The hardest thing about it is having to keep in touch with someone you have no respect for and, in my case, who was abusive in order to ensure that DS's life works for him.

<hug>

Ironbluemayfly Sat 13-Apr-13 14:56:05

I'm sorry but bitterness about your experiences isn't helpful to me at the moment. Sorry if I touched a raw nerve

june2013 Sat 13-Apr-13 17:47:17

Just wanted to say that I remember when my parents told me & my brother they were going to separate. My mum told us alone because my dad didn't want to separate. I was upset and a bit stressed about it, but I think we had seen it coming because there was a lot of arguing in the house. I was 7 when they told me and my brother 5.

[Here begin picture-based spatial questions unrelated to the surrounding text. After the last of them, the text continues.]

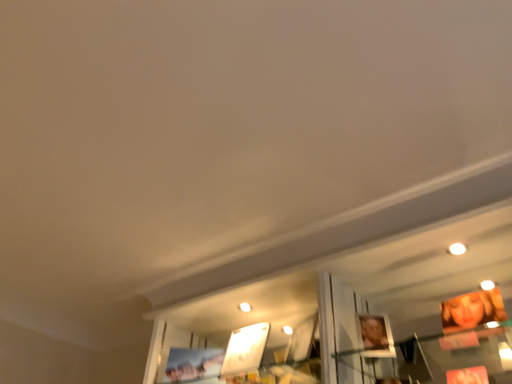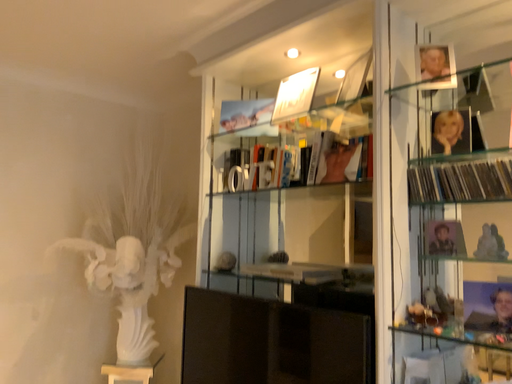
Question: Which way did the camera rotate in the video?

Choices:
 (A) rotated downward
 (B) rotated upward

Answer: (A)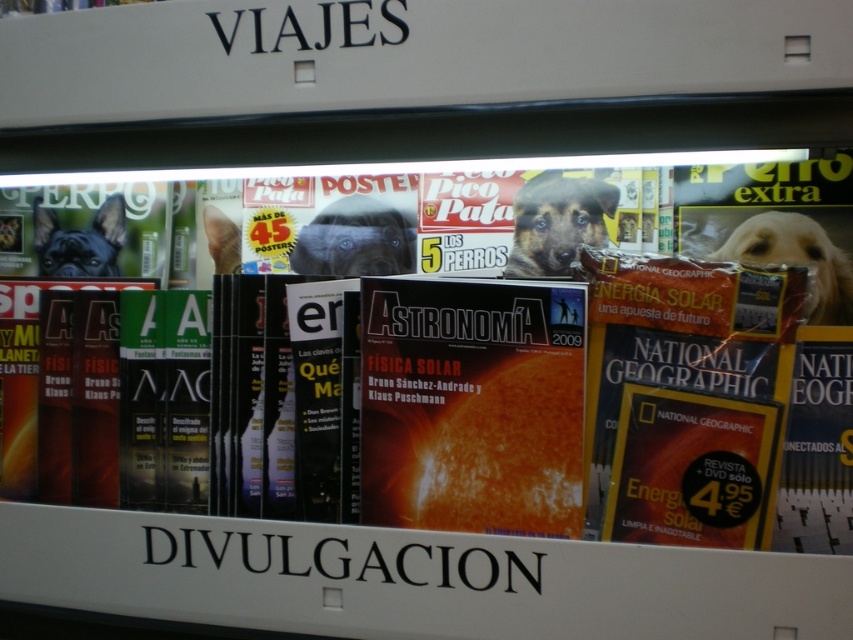
Is orange matte magazine at center below matte black dog at center?

Yes.

Is point (434, 422) closer to camera compared to point (305, 244)?

Yes, point (434, 422) is closer to viewer.

Which is in front, point (851, 465) or point (328, 256)?

Point (851, 465) is more forward.

This screenshot has height=640, width=853. Identify the location of orange matte magazine at center. (579, 396).

Does brown fur dog at center have a lesser width compared to light brown fur at center?

Incorrect, brown fur dog at center's width is not less than light brown fur at center's.

Looking at this image, which of these two, brown fur dog at center or light brown fur at center, stands taller?

brown fur dog at center is taller.

This screenshot has height=640, width=853. Find the location of `brown fur dog at center`. brown fur dog at center is located at coordinates (556, 221).

Is orange matte magazine at center further to camera compared to light brown fur at center?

I don't remember it (the separation conversation) as a stressful moment though, the arguing, shouting, etc was much harder. Mostly the emotions I remember feeling about it all were fear. So I'd suggest trying to reassure them as much as possible that you & partner still love them as much, that won't change, it's not their fault, etc etc.

We did 50/50 until my mum decided to leave the country (with us). But there was never any question about how much both our parents loved us and wanted to see us (regardless of other partners).

Good luck!

TeaMakesItAllPossible Sat 13-Apr-13 23:26:00

Sorry. I didn't mean to come across as bitter. I don't feel bitter so not sure why it's come across that way.

I was trying to reassure you about your concern about 50:50 access as you'd got the perfect answer from Cog about telling your DC. There aren't many people who do it long term as per the previous posts. My point was, whilst it is tough it isn't as hard as trying to co-parent - that involves reserves of patience and pragmatism that would be useful working for the UN. You'll be fine.